To make the pastry, add the diced butter to the flour and process in a Food Processor or Blender until it resembles breadcrumbs – alternately, do this by hand. Add the sour cream and process until it forms into a ball. Cover with clingfilm and place in the fridge until needed.

Bring a pot of water to the boil, add the chicken stock and the chicken – on the bone but skin removed. Reduce heat to a bare simmer, cover with a lid and allow to poach for 30 – 40 minutes until the chicken is cooked and tender.

While this is cooking, add the butter to a frying pan on a high heat and fry the bacon, mushrooms and leeks  – until well cooked and starting to brown.

To make the white sauce, melt the butter in a microwave safe bowl.

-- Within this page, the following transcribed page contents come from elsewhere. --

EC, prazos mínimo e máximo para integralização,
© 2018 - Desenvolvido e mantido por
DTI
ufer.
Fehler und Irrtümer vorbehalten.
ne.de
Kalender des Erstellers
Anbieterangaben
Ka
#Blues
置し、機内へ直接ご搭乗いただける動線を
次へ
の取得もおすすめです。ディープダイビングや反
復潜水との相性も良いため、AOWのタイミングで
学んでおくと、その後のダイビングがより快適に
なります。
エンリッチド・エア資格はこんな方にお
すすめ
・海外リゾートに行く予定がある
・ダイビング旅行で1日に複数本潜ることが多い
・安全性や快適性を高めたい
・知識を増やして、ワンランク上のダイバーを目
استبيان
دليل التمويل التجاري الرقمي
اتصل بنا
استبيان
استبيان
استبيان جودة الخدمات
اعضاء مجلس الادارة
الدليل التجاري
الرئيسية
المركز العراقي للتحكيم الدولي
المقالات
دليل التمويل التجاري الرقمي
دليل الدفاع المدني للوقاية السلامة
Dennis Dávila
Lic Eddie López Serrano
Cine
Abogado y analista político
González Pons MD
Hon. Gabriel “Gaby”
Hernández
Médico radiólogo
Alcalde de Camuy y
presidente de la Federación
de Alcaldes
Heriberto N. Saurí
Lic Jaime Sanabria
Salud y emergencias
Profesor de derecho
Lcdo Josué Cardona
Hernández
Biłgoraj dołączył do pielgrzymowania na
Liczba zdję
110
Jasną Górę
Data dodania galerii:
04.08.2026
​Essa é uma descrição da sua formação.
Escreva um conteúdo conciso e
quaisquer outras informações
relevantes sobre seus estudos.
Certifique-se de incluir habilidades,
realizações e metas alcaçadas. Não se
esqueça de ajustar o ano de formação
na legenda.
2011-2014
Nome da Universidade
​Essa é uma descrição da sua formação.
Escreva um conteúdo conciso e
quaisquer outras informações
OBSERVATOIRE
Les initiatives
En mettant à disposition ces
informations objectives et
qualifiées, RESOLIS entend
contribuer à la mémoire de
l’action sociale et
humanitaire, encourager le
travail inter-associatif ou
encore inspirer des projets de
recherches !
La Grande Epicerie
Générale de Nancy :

When the butter has melted, add the flour to the bowl and whisk until a smooth paste is formed. Add a little milk if the paste is too thick. Continue adding the milk until the mixture is smooth with no lumps. Add the stock from the chicken poaching liquid and return to the microwave – microwave on high for two minute at a time, whisking in between, until the sauce is thick and bubbling. Add the cream, thyme and season to taste.

Remove the chicken from the bone and shred. Add to the white sauce, along with the bacon and mushroom mixture. Taste for final seasoning.

Preheat the oven to 180 degrees C. Remove the pastry from the fridge and roll until approximately 5mm thick. Cut to fit the base and sides of a 24cm pie or cake tin. Fill with the chicken mixture, and top with another disc of pastry. Pinch the edges closed with your fingers and cut off the excess.

Bake for 30 – 24 minutes, until the pastry is cooked and golden.